Cast iron radiators are used in hydronic (hot water) and steam heating systems. They transmit heat by both convection and radiation heat transmission. Air contacting the heated iron surfaces becomes heated through convection, then circulating through the room. Warmed air radiates out into the room air as well. Most modern radiators use hot water
Radiator modules are constructed by joining together a series of hollow vertical sections, each section having a waterway opening at the top and bottom. Metal round fittings and gaskets are attached to the openings to form passages, through which hot water or steam flows. The number of section used varies depending on the size of the space to be heated and configuration of the room, window placement, etc.
Sizing a radiator involves knowing how much BTU per hour the room will require.
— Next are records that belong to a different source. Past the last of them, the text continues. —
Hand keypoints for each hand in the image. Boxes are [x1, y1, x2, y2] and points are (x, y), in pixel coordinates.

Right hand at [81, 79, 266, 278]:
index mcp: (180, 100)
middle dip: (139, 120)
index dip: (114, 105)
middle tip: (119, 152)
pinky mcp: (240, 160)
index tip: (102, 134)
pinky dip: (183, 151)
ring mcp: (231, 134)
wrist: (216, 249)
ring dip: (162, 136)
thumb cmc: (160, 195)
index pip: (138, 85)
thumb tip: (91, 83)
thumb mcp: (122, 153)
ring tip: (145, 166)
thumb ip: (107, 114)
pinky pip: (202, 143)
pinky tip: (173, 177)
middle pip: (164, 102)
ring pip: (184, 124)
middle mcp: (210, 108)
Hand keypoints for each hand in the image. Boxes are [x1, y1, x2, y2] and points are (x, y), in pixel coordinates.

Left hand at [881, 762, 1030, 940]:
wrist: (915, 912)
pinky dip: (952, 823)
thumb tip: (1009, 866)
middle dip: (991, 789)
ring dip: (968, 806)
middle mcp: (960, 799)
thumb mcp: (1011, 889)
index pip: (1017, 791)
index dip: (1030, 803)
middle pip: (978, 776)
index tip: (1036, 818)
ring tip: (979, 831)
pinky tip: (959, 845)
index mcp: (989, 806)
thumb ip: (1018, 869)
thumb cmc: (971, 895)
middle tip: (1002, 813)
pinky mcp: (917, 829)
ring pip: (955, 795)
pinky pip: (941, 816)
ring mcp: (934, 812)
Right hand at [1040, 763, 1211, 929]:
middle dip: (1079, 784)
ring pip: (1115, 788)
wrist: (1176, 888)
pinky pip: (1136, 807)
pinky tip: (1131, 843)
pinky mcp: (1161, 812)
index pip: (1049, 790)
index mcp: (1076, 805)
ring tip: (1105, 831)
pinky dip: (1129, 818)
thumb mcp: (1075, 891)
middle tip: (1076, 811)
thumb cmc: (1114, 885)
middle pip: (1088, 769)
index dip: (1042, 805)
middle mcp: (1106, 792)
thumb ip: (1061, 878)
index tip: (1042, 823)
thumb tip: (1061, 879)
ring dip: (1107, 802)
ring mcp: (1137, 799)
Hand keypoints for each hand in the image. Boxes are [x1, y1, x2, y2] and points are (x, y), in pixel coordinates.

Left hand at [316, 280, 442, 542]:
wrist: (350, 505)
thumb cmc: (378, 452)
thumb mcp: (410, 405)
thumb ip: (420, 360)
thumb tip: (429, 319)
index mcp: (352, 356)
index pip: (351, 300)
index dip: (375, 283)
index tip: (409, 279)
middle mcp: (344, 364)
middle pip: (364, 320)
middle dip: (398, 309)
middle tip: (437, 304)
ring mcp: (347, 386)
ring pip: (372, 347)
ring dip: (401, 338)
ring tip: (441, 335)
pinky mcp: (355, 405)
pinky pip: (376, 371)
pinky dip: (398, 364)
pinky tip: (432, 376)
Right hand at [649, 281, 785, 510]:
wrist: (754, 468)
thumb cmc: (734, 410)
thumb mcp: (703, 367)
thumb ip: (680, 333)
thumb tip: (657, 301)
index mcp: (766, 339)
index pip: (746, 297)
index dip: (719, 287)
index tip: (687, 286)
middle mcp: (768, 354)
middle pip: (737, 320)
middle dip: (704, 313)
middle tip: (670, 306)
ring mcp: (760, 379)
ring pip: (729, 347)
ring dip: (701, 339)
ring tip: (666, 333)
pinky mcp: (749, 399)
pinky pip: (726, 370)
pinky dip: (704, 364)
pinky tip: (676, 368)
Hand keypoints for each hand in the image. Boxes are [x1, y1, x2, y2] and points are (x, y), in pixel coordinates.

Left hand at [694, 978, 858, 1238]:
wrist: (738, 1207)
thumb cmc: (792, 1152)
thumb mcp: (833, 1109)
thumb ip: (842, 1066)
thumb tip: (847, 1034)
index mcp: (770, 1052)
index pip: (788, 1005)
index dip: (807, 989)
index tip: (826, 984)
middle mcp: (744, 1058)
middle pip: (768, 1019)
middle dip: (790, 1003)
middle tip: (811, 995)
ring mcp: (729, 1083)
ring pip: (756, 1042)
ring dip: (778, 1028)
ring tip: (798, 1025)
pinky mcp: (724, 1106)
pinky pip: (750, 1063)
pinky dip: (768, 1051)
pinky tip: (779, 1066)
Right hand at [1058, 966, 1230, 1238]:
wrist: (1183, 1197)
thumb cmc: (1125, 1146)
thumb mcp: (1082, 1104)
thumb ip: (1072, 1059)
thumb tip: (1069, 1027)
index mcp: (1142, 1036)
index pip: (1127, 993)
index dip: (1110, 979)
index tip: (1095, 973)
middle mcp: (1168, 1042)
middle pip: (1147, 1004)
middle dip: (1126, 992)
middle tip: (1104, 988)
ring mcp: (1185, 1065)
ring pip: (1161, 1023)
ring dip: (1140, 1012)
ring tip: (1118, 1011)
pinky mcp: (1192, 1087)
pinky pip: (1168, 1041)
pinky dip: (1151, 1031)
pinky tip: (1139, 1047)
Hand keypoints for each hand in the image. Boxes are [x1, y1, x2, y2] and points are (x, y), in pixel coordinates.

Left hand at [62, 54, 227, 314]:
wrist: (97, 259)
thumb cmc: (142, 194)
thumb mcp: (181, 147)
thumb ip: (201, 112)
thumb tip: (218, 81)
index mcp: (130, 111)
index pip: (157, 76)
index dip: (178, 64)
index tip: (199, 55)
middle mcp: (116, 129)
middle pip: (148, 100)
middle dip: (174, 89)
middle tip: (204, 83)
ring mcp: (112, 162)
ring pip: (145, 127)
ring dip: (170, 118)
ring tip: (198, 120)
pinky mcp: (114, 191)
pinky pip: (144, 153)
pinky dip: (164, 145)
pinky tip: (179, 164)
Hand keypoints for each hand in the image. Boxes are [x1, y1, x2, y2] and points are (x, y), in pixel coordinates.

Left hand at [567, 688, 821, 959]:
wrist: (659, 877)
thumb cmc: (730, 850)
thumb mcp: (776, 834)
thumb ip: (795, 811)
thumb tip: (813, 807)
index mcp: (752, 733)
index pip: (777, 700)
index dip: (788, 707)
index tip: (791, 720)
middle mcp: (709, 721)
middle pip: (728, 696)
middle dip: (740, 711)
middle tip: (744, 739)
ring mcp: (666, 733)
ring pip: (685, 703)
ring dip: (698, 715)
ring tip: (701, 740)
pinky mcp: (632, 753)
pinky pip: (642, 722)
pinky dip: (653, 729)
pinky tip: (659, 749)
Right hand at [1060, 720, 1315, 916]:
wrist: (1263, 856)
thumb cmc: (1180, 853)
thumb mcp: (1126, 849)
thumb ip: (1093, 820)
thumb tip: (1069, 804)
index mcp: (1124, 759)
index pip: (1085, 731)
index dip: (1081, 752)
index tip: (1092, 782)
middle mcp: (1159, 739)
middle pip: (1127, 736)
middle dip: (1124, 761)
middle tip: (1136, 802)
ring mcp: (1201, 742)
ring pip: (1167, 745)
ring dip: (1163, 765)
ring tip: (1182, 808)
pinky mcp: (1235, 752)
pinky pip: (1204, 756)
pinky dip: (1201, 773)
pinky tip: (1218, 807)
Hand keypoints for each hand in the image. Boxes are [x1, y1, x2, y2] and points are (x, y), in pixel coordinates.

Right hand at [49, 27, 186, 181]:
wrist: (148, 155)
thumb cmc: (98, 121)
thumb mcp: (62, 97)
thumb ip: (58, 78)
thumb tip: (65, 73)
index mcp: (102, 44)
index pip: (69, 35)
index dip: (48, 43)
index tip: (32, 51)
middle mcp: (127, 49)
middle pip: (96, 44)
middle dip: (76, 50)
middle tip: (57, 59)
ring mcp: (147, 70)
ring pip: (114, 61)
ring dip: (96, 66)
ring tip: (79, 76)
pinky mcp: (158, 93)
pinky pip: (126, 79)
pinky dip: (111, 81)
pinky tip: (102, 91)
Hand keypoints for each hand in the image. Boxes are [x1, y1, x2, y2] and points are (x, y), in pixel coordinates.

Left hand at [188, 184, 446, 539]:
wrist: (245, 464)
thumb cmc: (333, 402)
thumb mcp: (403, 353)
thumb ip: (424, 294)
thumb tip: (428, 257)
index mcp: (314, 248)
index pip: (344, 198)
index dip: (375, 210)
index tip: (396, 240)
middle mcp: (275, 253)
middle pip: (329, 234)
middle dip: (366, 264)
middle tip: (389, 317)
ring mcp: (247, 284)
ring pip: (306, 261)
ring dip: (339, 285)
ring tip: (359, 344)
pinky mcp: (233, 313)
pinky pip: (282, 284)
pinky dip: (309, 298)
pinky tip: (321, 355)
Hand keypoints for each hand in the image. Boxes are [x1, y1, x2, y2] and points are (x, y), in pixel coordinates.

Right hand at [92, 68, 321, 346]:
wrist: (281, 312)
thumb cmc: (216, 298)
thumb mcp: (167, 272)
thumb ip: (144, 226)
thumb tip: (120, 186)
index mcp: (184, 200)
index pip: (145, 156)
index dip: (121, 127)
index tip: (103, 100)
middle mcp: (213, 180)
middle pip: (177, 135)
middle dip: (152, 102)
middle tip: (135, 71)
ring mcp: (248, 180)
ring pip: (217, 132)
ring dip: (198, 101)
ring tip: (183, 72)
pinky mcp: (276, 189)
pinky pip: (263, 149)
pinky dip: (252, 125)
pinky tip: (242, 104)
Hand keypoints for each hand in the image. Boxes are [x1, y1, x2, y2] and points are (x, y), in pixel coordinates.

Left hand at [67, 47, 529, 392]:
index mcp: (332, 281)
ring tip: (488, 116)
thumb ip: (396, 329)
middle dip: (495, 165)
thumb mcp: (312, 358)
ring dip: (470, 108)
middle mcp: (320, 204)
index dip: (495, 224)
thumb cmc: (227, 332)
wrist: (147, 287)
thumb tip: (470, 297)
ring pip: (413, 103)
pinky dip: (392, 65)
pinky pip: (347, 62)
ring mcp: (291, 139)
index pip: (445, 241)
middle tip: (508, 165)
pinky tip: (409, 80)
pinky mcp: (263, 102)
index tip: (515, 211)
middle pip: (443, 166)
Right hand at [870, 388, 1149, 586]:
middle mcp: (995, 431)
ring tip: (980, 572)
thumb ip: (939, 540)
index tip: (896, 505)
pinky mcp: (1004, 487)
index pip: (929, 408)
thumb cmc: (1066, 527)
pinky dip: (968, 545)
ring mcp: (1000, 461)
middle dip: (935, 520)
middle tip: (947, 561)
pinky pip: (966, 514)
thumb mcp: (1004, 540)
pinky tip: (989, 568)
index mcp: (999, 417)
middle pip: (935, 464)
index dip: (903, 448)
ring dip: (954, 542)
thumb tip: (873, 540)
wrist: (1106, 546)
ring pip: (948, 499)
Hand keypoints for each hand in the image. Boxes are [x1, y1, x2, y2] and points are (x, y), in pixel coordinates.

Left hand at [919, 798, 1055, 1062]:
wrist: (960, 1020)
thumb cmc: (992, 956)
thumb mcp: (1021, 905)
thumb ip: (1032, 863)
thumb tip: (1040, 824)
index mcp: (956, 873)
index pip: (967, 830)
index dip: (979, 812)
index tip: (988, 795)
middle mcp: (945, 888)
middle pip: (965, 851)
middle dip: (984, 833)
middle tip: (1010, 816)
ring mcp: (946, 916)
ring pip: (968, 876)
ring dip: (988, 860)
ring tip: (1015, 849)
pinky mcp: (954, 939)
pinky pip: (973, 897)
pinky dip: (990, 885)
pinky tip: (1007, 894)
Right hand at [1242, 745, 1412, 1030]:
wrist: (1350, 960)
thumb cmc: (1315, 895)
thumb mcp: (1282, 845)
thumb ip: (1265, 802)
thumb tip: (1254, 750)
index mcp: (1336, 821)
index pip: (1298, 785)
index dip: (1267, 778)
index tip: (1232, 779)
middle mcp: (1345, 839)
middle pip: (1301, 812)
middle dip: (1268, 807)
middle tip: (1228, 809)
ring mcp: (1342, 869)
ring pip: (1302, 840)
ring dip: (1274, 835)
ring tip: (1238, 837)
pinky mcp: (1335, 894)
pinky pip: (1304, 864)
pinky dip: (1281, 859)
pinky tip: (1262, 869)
From there, you can calculate how many sections of radiator you need to install as follows.
The manufacturer’s spec sheet should state the square foot EDR (equivalent direct radiation) per single section, which will vary with it’s height. Multiply the EDR figure by the number of sections in the assembled radiator you think you will need; this will give the total sq. ft. EDR for that radiator. Take the resulting number and multiply that by 170 BTU per hour to arrive at the heating capability in a hot water system, or by 240 BTU per hour in a steam system.
In order to operate a radiator heating system most efficiently, there are some guidelines to observe.
-Radiator covers or enclosures must have sufficient openings equal to 40 percent of their total surface.
-The radiator unit must be level for best results. Use a carpenter’s level to check position, and apply shims or wedges under it if required.
-Because metallic paint can inhibit transmission of heat, a 10 to 15 percent boost in heating capability can be had simply by stripping metallic paint from the top, sides and bottom of a painted radiator.
-Make sure the radiator valve is not clogged. Heat produced by a radiator can be reduced if the valve is clogged and dirty. Bleed valves yearly.
-Do not block radiators with curtains or furniture. There should be nothing to impede the flow of heat.
-Extra heat can be reflected into a room by placing aluminum foil or a piece of sheet metal against the wall directly behind a radiator.
Heat Output of Radiators
Cast iron radiators output of heat will depend on several factors. One aspect is the temperature of the surrounding air in the room being heated, known as ambient temperature. For sizing purposes, ambient temperature can be assumed to be 70 degrees F.
The second factor is the temperature of the surface of the radiator, which in turn depends on the temperature of the steam or water going through the hot water or steam in the radiator.
Another aspect determining heat output is the size of the radiator’s surface area. A typical cast iron radiator has been shown to give off around 1.6 BTU per square foot of heating area per hour per degree difference in temperature between the ambient air and the water or steam within the radiator.
For example, when it is supplied with steam of 2 ½ lbs of pressure, with a surrounding air temperature of 70 degrees F, a cast iron radiator will give off 240 BTU per hour of heat. A rule of thumb is that a cast iron radiator has a square foot EDR of 170 BTU per hour. EDR stands for equivalent direct radiation, and is expressed in square feet; it is a measurement of radiators’ relative radiating surface.